------ EXTRACTED TEXT

Since the start of coronavirus vaccinations in North Yorkshire I have remained in contact with the local teams responsible for what is the biggest programme of its type in the history of the NHS.
In just five weeks the progress made has been truly impressive. As the end of January approaches the teams – made up of NHS professionals with volunteer support – have vaccinated the vast majority of those over 80 and the residents and staff of our care homes.
They are well on the way to offering a vaccination to everyone in the top four priority groups – the over 80s, care homes residents and staff, front-line health social care workers and those over 70 and clinically extremely vulnerable – by the middle of February,
This is a tremendous achievement and my thanks to everyone involved. I have received encouraging feedback on how well the process has worked for individuals, particularly in the GP practice hubs at Northallerton – for the Hambleton area – and Leyburn – for Richmondshire.
I have also received lots of questions about the roll-out.
Last week, for example, there were reports that our success in the early stages of the programme meant that we were now being penalised and that vaccines were being diverted to other parts of the country where the roll out had been slower.
I can assure everyone that is not the case.
Every week the Yorkshire region receives a set proportion of the total amount of vaccine being distributed in the UK. That proportion is based upon the region’s population – and has not changed.
But as the total amount of vaccine being distributed in the UK each week changes, so does our supply. While total supplies are increasing over time, because of the complexities of the manufacturing, batch approval and distribution process that increase is not linear.
At the same time the number of vaccination centres is increasing. The Friarage Hospital, Northallerton, began vaccinations for health and social care workers last week as did a large centre in York.
You may receive a letter invitation to the York centre and you have a choice: to take up that invitation or wait to be contacted by your GP to have your vaccination locally.
Local health managers are looking to extend the number of places people can have their jab to reduce travelling distances as the availability of the three vaccines now approved for use in the UK increases. These will include some individual GP practices and community pharmacies – subject to the premises being suitably spacious to allow for social distancing and safe delivery of the vaccines.
I will continue to closely monitor the good progress we are making with the programme.
I was really delighted to present motor neurone disease campaigner Cath Muir, of Eppleby, near Richmond with her Prime Minister’s Point of Light Award recently.
I first met Cath three years ago when I had the privilege of attending a six-mile sponsored walk she had organised around the village.
Her indefatigable spirit was evident then and it has continued through the pandemic despite her battle against the disease. She is a most deserving recipient.
The Points of Light awards recognise outstanding individual volunteers, people who are making a positive change in their community and inspiring others – just like Cath.
If you know someone who could be a Point of Light awardee you should write to the Prime Minister at 10 Downing Street.

------------
------ MATERIAL SHOWN

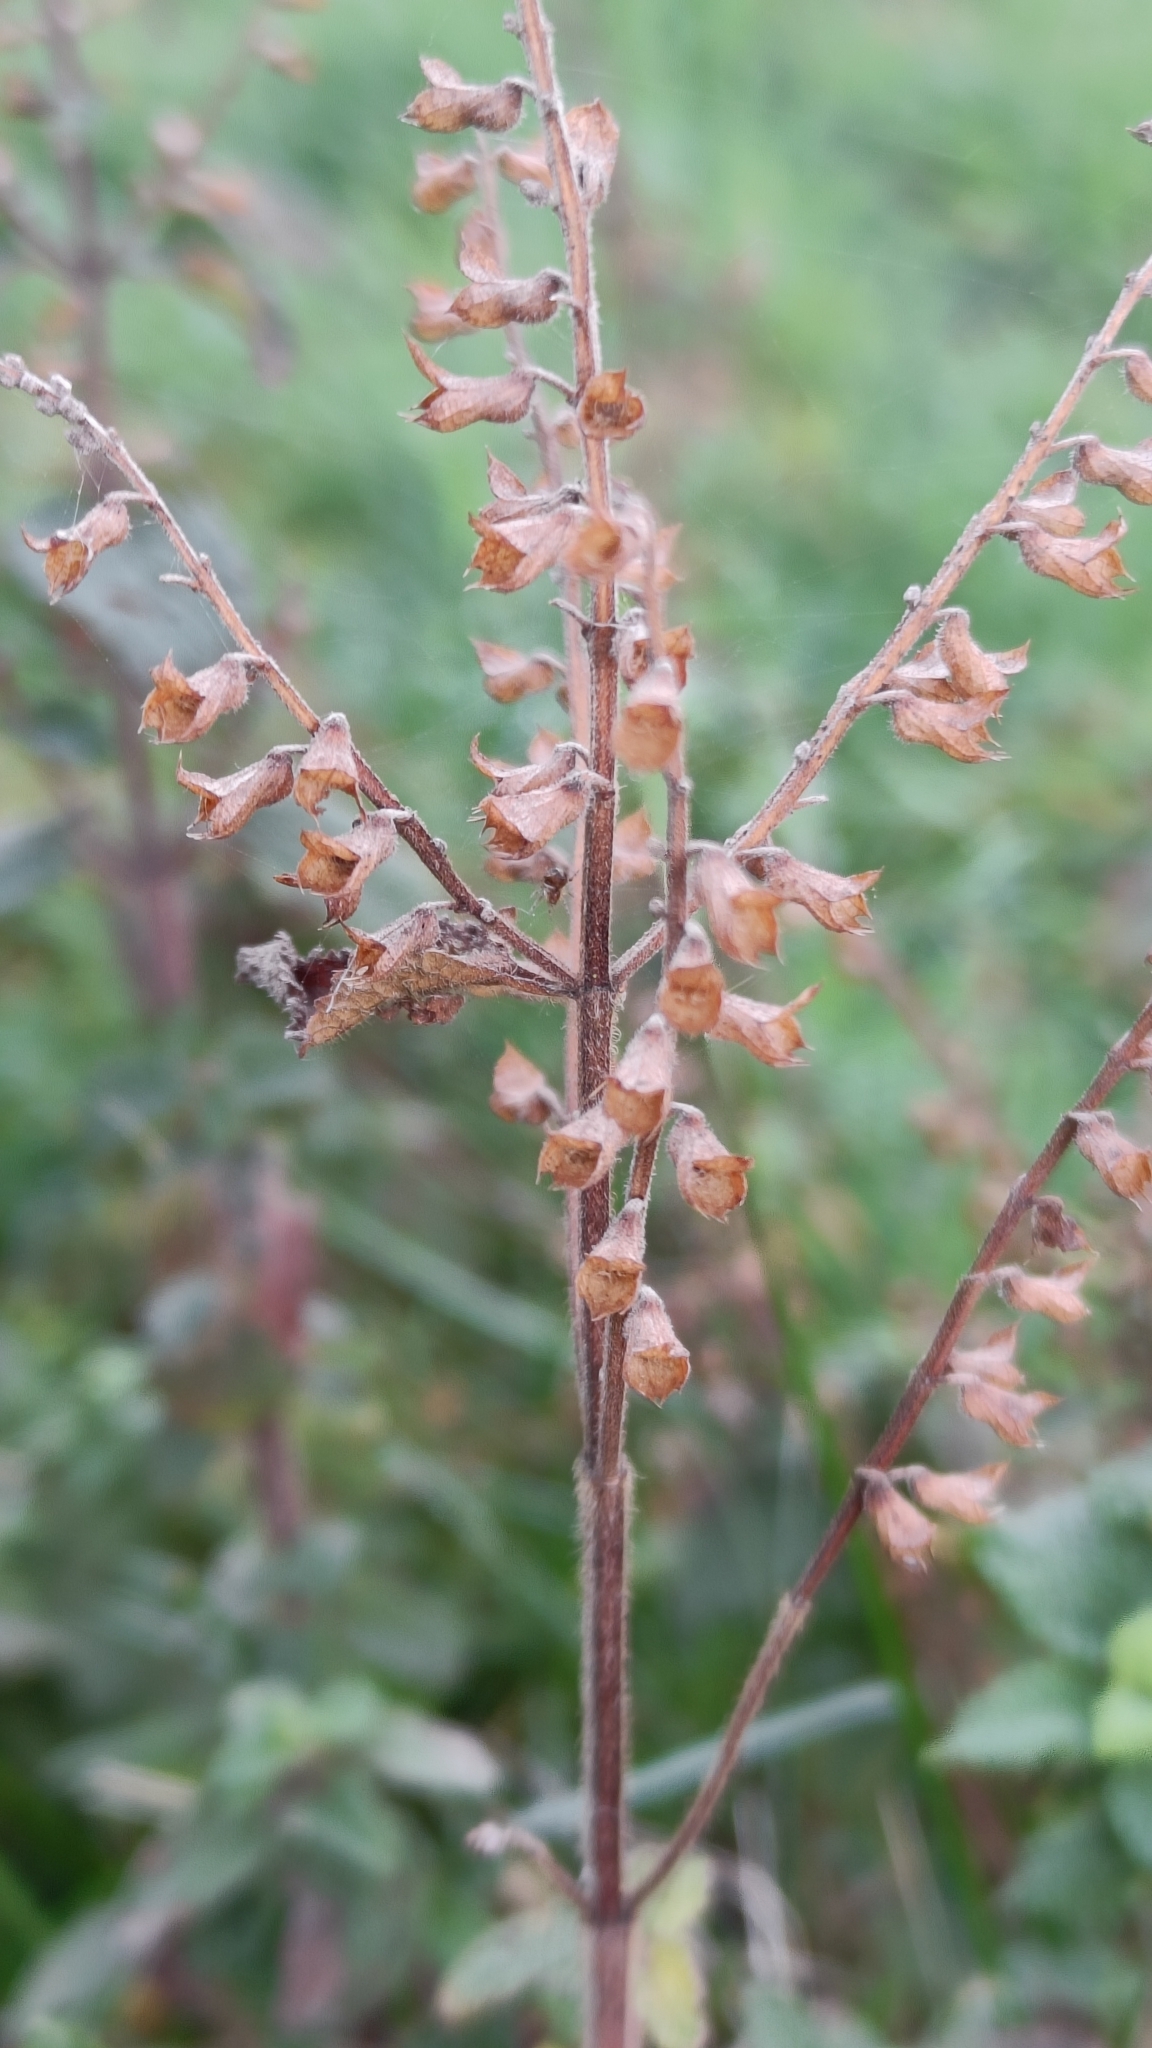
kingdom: Plantae
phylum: Tracheophyta
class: Magnoliopsida
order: Lamiales
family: Lamiaceae
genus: Teucrium
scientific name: Teucrium scorodonia
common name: Woodland germander
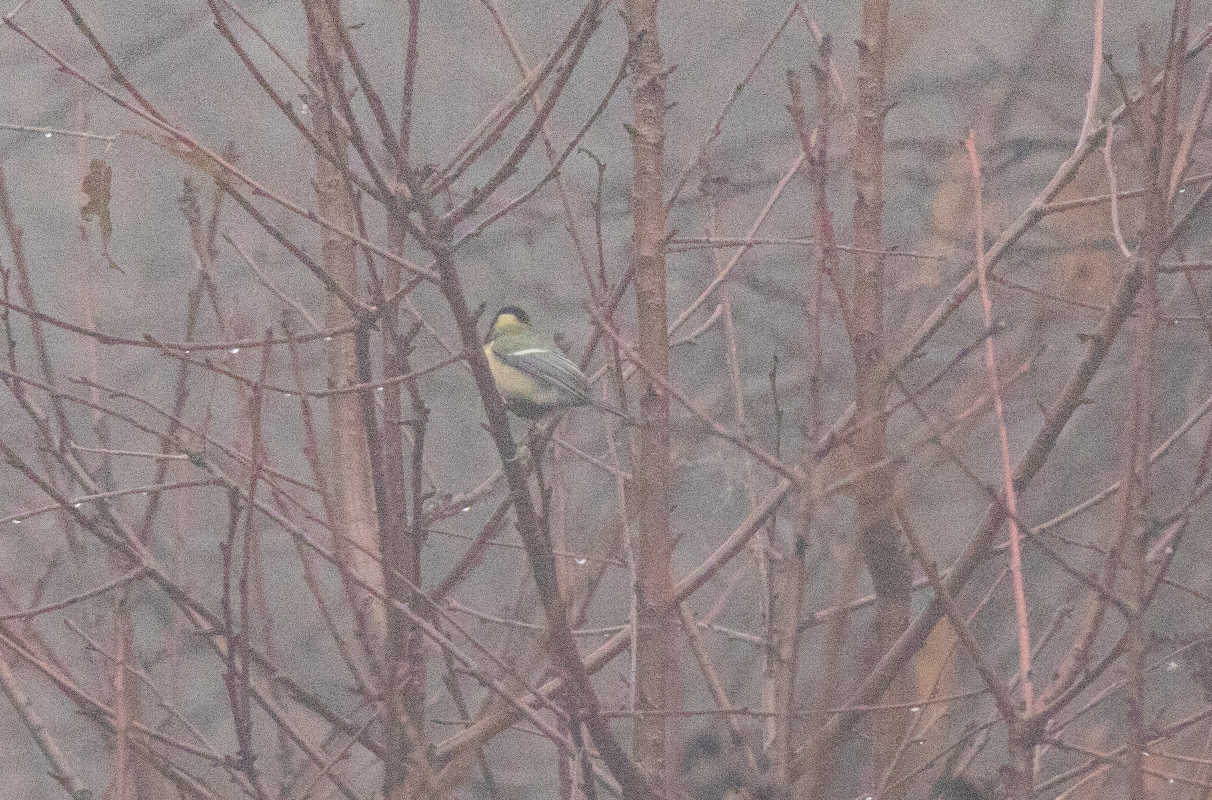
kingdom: Animalia
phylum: Chordata
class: Aves
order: Passeriformes
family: Paridae
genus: Parus
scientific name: Parus major
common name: Great tit
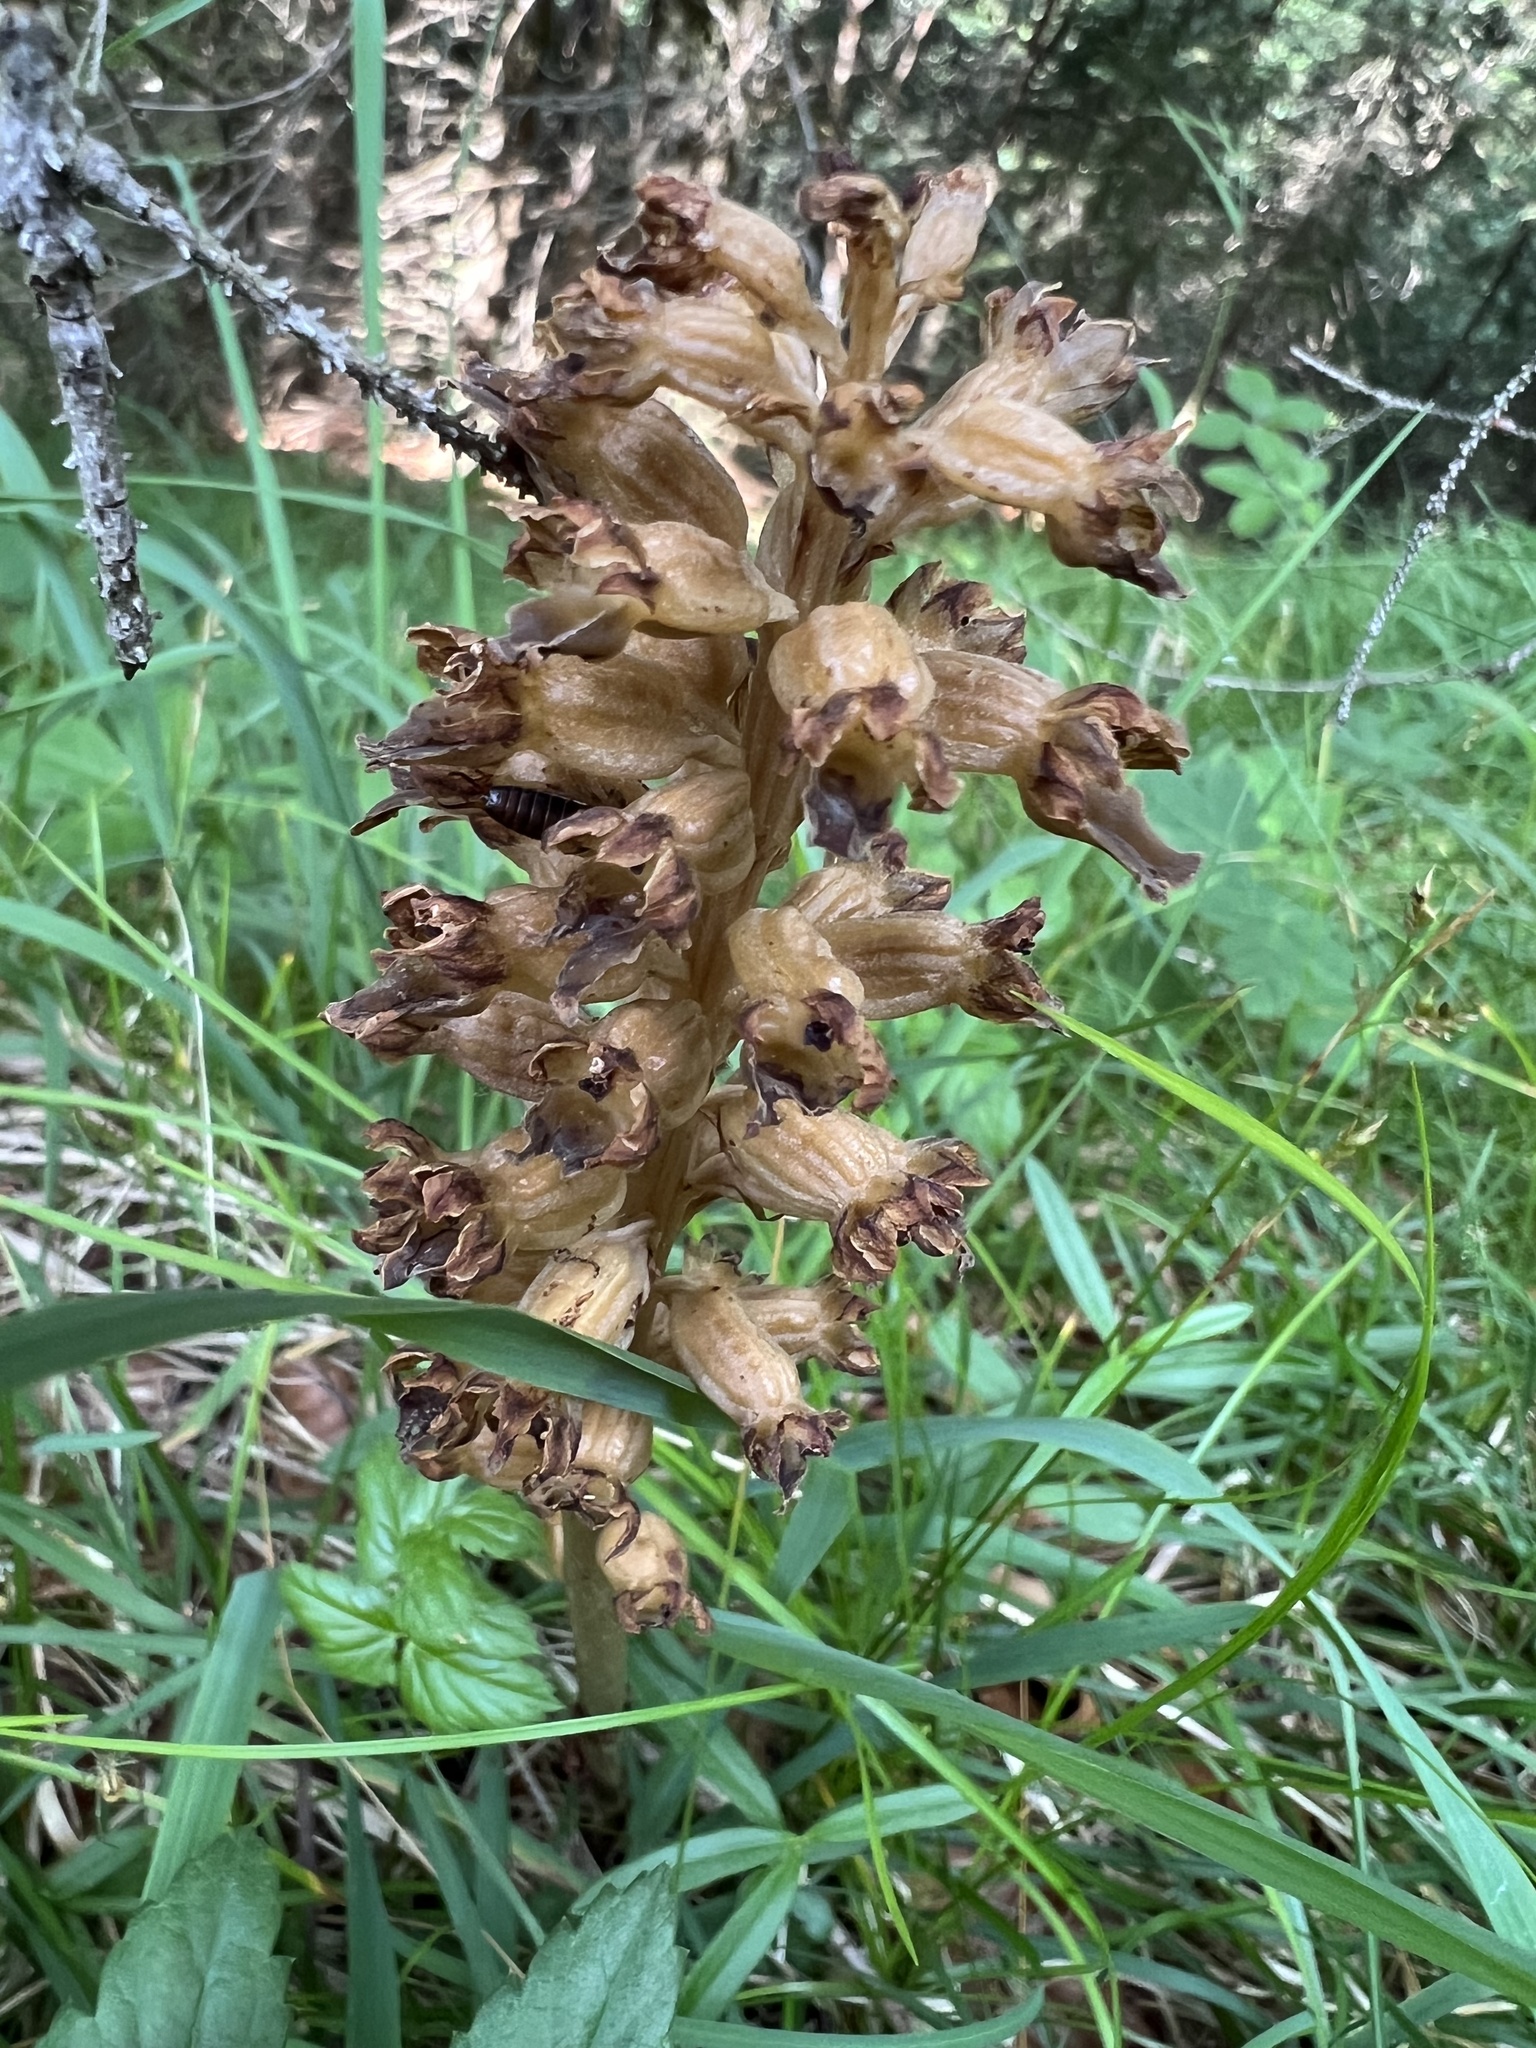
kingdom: Plantae
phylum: Tracheophyta
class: Liliopsida
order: Asparagales
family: Orchidaceae
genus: Neottia
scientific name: Neottia nidus-avis
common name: Bird's-nest orchid
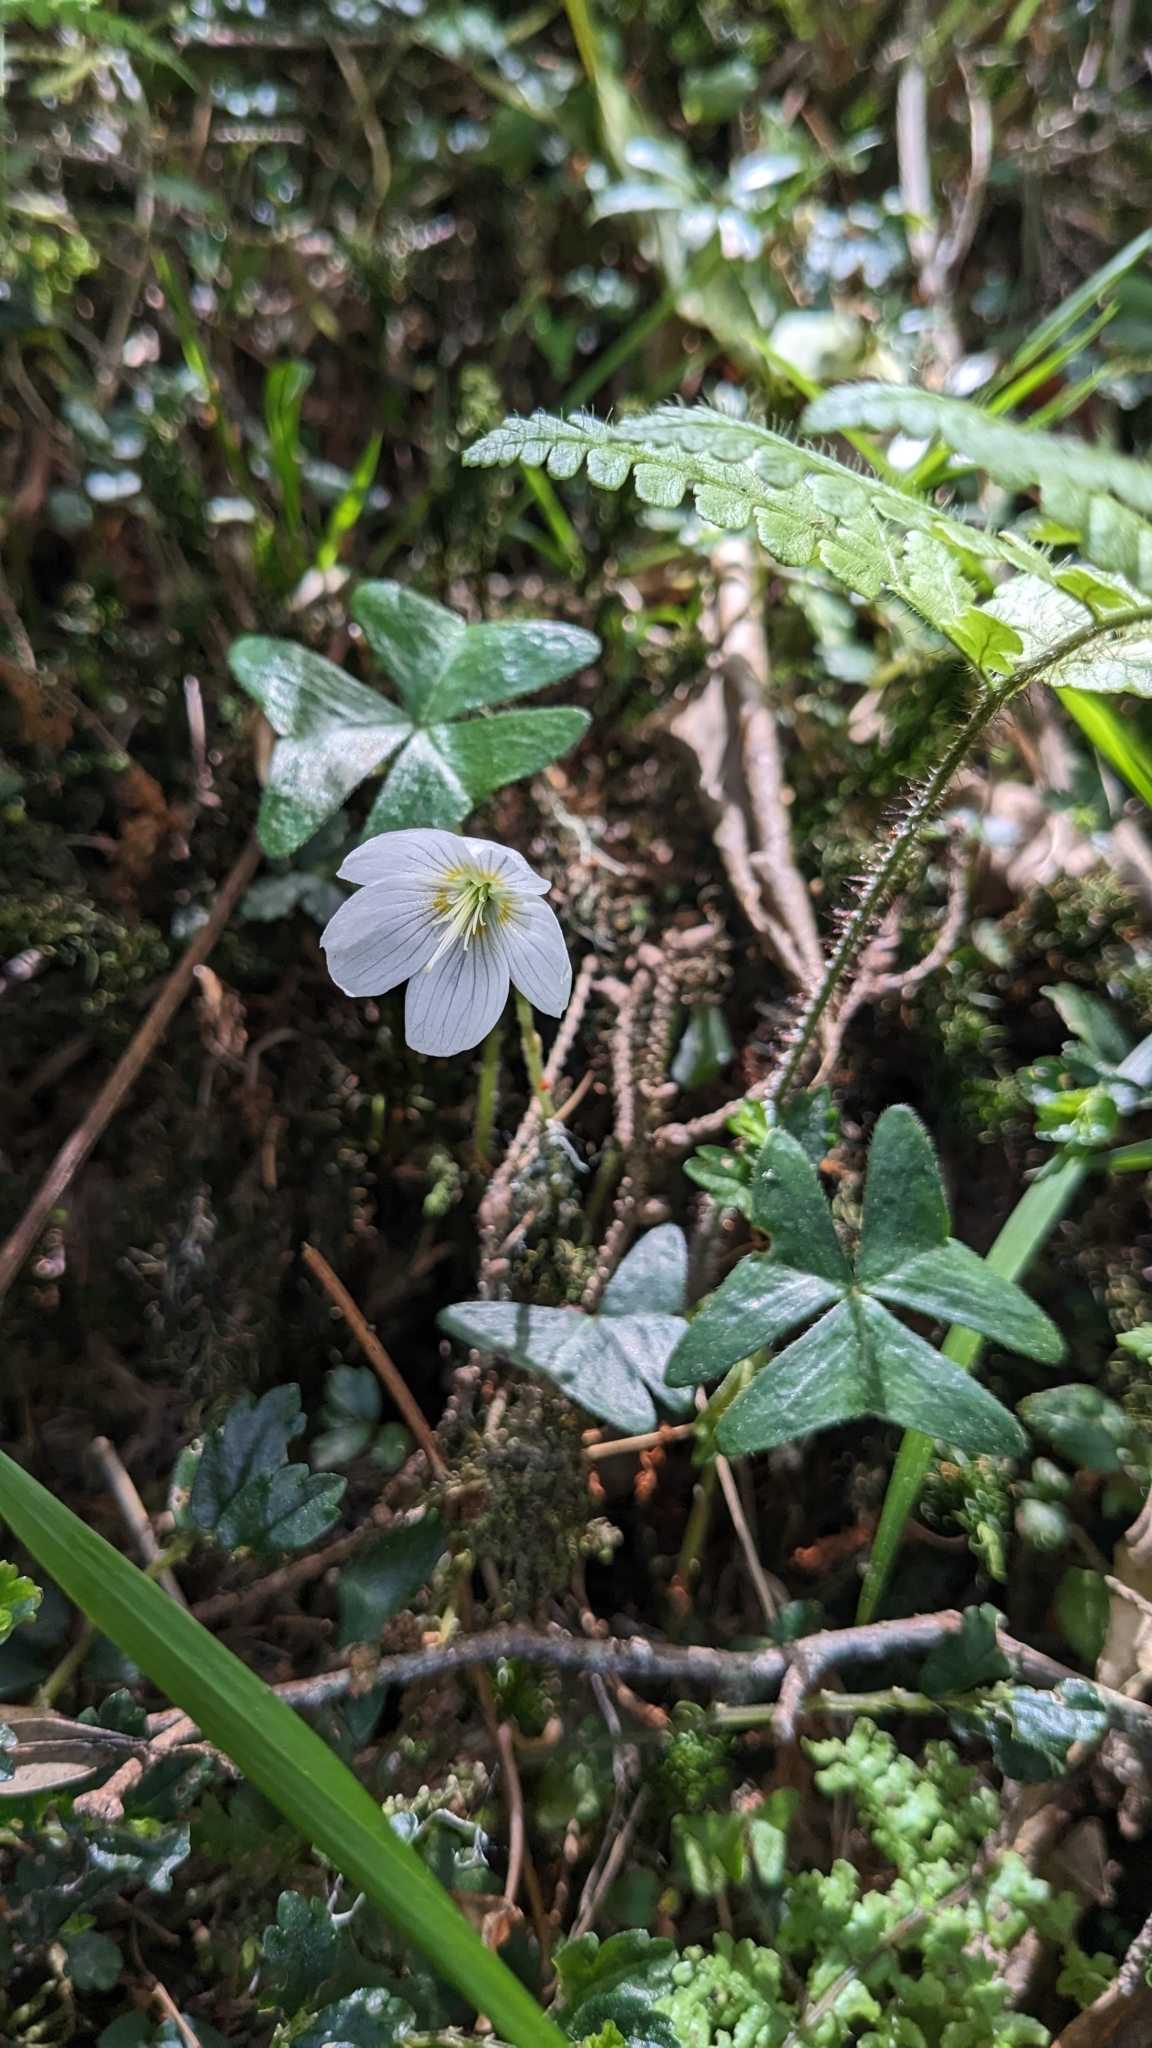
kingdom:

------------

• PROBLEM DETAILS: In the column on the North Yorkshire vaccine roll-out, which hospital started vaccinating health and social care workers last week?

• ANSWER BOX: The Friarage Hospital in Northallerton.